Saturday 5 July ~
Remember Euro 2008? Suddenly it all seems so long ago and, worse, unlikely to be repeated if UEFA has its way. Like FIFA in 1970, after one of the most attractive tournaments in its history the European governing body cannot resist wrecking the simple format that produced it. The chief executive of the Scottish FA, Gordon Smith, said the members of UEFA “saw no real disadvantage” in expanding the tournament to 24 teams for 2016 and it would make a lot more money (or, as they teach you to say at chief executive school, “there was no downside in terms of revenue”).
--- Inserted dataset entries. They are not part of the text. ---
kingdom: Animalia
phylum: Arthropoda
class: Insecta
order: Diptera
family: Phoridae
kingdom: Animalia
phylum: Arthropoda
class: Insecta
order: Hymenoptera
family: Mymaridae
For countries such as Scotland and Ireland, who proposed the change, there is an obvious benefit in that they are more likely to qualify. For everyone else, the idea borders on lunacy. Let us count the ways it will damage the competition.
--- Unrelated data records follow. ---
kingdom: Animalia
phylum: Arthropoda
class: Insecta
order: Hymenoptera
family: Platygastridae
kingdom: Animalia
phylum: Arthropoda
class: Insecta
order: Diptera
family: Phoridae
1.Maths. As surely even UEFA has noticed, eight, 16 or 32 teams makes for a simple and fair format. Anything else, such as the 24 at the World Cup between 1982 and 1990, requires cumbersome second-round groups of three teams each, or the manifestly unsatisfactory alternative in which four third-placed teams qualify for the second round. In 1990 that meant two teams, Ireland and the Netherlands, went through from one group without having won a game.
2.Fixture congestion. Smith says more teams would “only add a few extra days” to the competition. In fact it would probably add a week, given that the revenue upside is maximised by not screening matches simultaneously. With clubs and national teams already in a grinding conflict over injuries, fatigue, payments and availability, taking another week out of the summer break seems perverse at best.
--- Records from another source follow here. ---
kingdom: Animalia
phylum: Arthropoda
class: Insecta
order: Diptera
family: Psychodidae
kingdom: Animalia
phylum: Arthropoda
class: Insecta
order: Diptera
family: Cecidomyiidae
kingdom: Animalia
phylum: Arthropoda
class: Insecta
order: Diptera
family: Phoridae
3.Quality. You can have bad games in an eight-team tournament (almost anything from 1980 springs to mind) and good ones with 32. But are we really crying out for more matches between Europe’s middle tier nations? Michel Platini says “countries like England, Denmark, Scotland, Ireland, Belgium, Serbia, Ukraine and Bulgaria all have the ability to participate in a European championship”. And you know what Michel? They all have (except Ukraine), and so have Latvia, Slovenia and Norway – but only when they have a good team.
4. Common sense. UEFA has 53 members and, barring the break-up of Germany into its 19th-century patchwork of principalities, is unlikely to get many more. If you can’t get into the top 16 out of 53, you don’t deserve to be in the finals. Isn’t that right Steve?